Disney's claim "is so outrageously unreasonable and unfair as to shock the judicial conscience," Piccolo's lawyers wrote.

Ross Intelisano, a lawyer who regularly represents parties in arbitrations, called Disney's claim "a big stretch." He said the terms and conditions for Disney+ only apply to the streaming service and are limited to television-related issues.

Defendants tend to favour arbitration, Intelisano said, because it is private, it avoids a jury and arbitration panels typically do not grant large sums of punitive damages — something Piccolo's lawyers are expecting a jury to award. Intelisano said that a jury would be likely to be moved by what he referred to as "a terrible story."

"Typically, in a case like this, in a wrongful death case, a plaintiff always wants to be in front of a jury," he said. "So, it's not surprising that Disney would do whatever they can to try to get out of court."

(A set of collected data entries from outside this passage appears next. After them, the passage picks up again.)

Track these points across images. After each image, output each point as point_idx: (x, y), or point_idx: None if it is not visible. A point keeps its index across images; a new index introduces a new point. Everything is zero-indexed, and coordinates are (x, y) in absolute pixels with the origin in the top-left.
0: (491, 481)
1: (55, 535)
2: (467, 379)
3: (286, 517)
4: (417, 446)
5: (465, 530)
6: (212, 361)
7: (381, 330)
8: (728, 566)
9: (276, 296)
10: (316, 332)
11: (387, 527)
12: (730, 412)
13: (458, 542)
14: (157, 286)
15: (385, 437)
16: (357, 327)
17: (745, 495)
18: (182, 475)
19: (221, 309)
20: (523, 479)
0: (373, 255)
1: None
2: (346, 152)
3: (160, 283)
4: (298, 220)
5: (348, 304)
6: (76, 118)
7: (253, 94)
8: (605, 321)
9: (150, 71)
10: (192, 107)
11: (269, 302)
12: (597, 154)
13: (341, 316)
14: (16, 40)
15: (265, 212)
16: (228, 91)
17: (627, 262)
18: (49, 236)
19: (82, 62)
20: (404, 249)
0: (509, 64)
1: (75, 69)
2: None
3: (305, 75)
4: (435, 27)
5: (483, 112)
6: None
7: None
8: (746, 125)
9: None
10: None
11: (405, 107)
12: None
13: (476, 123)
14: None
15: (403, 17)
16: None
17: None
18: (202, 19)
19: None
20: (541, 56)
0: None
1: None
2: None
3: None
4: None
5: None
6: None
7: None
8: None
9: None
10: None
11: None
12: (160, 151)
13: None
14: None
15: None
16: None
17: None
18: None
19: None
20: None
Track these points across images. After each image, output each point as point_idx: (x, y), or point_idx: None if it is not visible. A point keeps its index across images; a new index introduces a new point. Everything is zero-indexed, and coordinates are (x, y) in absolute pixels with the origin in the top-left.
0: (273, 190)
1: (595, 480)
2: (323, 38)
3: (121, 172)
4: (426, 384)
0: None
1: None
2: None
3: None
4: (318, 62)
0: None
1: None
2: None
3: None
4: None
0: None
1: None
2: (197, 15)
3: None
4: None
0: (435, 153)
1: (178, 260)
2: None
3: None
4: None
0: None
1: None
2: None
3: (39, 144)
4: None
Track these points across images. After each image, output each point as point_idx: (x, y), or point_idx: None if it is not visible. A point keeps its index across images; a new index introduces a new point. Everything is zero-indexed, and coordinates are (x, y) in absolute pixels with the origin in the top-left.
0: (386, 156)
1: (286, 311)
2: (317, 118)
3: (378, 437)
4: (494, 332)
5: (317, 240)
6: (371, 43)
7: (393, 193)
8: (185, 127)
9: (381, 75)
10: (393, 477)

Guests ride the Tiana's Bayou Adventure flume ride at Disney's Magic Kingdom Park at Walt Disney World in Lake Buena Vista, Florida, on June 3, 2024. (Photo: New York Times)

Guests ride the Tiana's Bayou Adventure flume ride at Disney's Magic Kingdom Park at Walt Disney World in Lake Buena Vista, Florida, on June 3, 2024. (Photo: New York Times)

In a statement Wednesday, a spokesperson for Disney reiterated that Raglan Road was neither owned nor operated by the resort.

"We are deeply saddened by the family's loss and understand their grief," the statement said. "We are merely defending ourselves against the plaintiff’s attorney's attempt to include us in their lawsuit against the restaurant."

Tangsuan, her husband and her mother were visiting the resort Oct 5 when they stopped for dinner at Raglan Road, where Tangsuan told their server that she was severely allergic to dairy and nuts.

They ordered onion rings and items labeled "Sure I'm Frittered," "Scallop Forest" and "This Shepherd Went Vegan," dishes their server had assured them did not contain allergens. When the items arrived, they did not have flags in them marking them as allergen-free. Nevertheless, Tangsuan's server assured her the dishes were safe to eat.

She and her husband had chosen the restaurant, the complaint said, because Disney had advertised its focus on accommodating people with allergies at its resort.

Roughly 45 minutes after eating, Tangsuan, who had entered the Planet Hollywood outlet nearby, collapsed while struggling to breathe. She used an EpiPen and was taken to a hospital, where she was pronounced dead.

Both sides will present their cases at a hearing Oct 2, lawyers for Piccolo said.